Vatican City, 9 May 2014 (VIS) – This morning Pope Francis received in audience the secretary general of the United Nations, Ban Ki Moon, and the leading executive officers of the agencies, funds and programmes of the United Nations and specialised organisations, gathered in Rome for the biannual meeting for strategic coordination of the United Nations System Chief Executives Board.
In his address, the Pontiff thanked the those who are primarily responsible for the international system, “for the great efforts being made to ensure world peace, respect for human dignity, the protection of persons, especially the poorest and most vulnerable, and harmonious economic and social development”. He also congratulated them on the results of the Millennium Development Goals, especially in terms of education and the decrease in extreme poverty, adding however, that “it must be kept in mind that the world’s peoples deserve and expect even greater results” since “an important part of humanity does not share in the benefits of progress and is in fact relegated to the status of second-class citizens”.
Therefore, future sustainable development goals must be “formulated and carried out with generosity and courage, so that they can have a real impact on the structural causes of poverty and hunger, attain more substantial results in protecting the environment, ensure dignified and productive labour for all, and provide appropriate protection for the family, which is an essential element in sustainable human and social development. Specifically, this involves challenging all forms of injustice and resisting the 'economy of exclusion', the 'throwaway culture' and the 'culture of death' which nowadays sadly risk becoming passively accepted”.

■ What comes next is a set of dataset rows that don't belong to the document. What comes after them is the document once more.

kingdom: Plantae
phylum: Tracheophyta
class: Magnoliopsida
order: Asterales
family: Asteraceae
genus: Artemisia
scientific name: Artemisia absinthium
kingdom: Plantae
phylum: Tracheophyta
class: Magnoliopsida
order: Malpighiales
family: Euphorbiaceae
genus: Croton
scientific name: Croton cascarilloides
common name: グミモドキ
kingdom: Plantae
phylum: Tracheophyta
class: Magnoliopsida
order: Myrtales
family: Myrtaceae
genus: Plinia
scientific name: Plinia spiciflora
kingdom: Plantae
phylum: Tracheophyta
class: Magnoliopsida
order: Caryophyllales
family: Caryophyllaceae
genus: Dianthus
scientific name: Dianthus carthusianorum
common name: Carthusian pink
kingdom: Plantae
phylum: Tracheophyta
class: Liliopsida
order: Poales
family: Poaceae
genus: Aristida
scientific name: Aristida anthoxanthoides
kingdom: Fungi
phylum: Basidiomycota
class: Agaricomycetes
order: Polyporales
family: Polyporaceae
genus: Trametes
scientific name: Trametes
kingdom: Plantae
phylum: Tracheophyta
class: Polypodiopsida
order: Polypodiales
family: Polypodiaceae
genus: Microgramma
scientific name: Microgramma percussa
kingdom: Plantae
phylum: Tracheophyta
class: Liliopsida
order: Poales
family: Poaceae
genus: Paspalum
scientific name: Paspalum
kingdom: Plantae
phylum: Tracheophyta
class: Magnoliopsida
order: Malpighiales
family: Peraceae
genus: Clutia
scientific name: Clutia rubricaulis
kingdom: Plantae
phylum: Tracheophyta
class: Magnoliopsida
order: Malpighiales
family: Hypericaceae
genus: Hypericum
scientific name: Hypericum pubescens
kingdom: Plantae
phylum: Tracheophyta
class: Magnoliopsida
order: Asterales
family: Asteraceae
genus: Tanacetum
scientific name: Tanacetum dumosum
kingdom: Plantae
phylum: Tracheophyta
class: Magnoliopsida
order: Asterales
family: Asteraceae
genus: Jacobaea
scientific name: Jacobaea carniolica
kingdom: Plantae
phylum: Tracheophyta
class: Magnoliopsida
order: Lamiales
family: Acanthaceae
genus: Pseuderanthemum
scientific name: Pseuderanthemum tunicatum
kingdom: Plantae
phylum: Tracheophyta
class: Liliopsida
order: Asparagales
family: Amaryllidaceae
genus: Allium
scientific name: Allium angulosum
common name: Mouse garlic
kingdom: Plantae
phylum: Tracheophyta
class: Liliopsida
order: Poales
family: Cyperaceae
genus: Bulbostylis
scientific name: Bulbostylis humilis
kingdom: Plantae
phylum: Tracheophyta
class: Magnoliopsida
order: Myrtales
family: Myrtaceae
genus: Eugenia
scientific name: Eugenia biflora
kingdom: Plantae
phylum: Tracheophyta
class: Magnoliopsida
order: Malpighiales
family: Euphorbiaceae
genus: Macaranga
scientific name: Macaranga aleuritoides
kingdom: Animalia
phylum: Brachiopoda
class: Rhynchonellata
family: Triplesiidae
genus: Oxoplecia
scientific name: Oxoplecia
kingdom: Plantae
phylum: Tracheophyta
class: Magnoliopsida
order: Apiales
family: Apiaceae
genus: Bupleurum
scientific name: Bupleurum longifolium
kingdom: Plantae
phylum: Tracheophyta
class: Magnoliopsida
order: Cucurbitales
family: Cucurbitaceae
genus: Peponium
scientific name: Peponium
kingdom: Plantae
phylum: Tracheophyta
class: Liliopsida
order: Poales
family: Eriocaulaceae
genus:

The Holy Father explained that the spirit that should be “at the beginning and end of all political and economic activity” may be found in “the encounter between Jesus Christ and the rich tax collector Zacchaeus, as a result of which Zacchaeus made a radical decision of sharing and justice, because his conscience had been awakened by the gaze of Jesus. The gaze, often silent, of that part of the human family which is cast off, left behind, ought to awaken the conscience of political and economic agents and lead them to generous and courageous decisions with immediate results, like the decision of Zacchaeus. … Today, in concrete terms, an awareness of the dignity of each of our brothers and sisters whose life is sacred and inviolable from conception to natural death must lead us to share with complete freedom the goods which God’s providence has placed in our hands, material goods but also intellectual and spiritual ones, and to give back generously and lavishly whatever we may have earlier unjustly refused to others”.
“The account of Jesus and Zacchaeus teaches us that above and beyond economic and social systems and theories, there will always be a need to promote generous, effective and practical openness to the needs of others”, he continued. “Jesus does not ask Zacchaeus to change jobs nor does he condemn his financial activity; he simply inspires him to put everything, freely yet immediately and indisputably, at the service of others. Consequently, I do not hesitate to state, as did my predecessors, that equitable economic and social progress can only be attained by joining scientific and technical abilities with an unfailing commitment to solidarity accompanied by a generous and disinterested spirit of gratuitousness at every level. A contribution to this equitable development will also be made both by international activity aimed at the integral human development of all the world’s peoples and by the legitimate redistribution of economic benefits by the State, as well as indispensable cooperation between the private sector and civil society”.
“Consequently”, the Holy Father concluded, “while encouraging you in your continuing efforts to coordinate the activity of the international agencies, which represents a service to all humanity, I urge you to work together in promoting a true, worldwide ethical mobilisation which, beyond all differences of religious or political convictions, will spread and put into practice a shared ideal of fraternity and solidarity, especially with regard to the poorest and those most excluded”.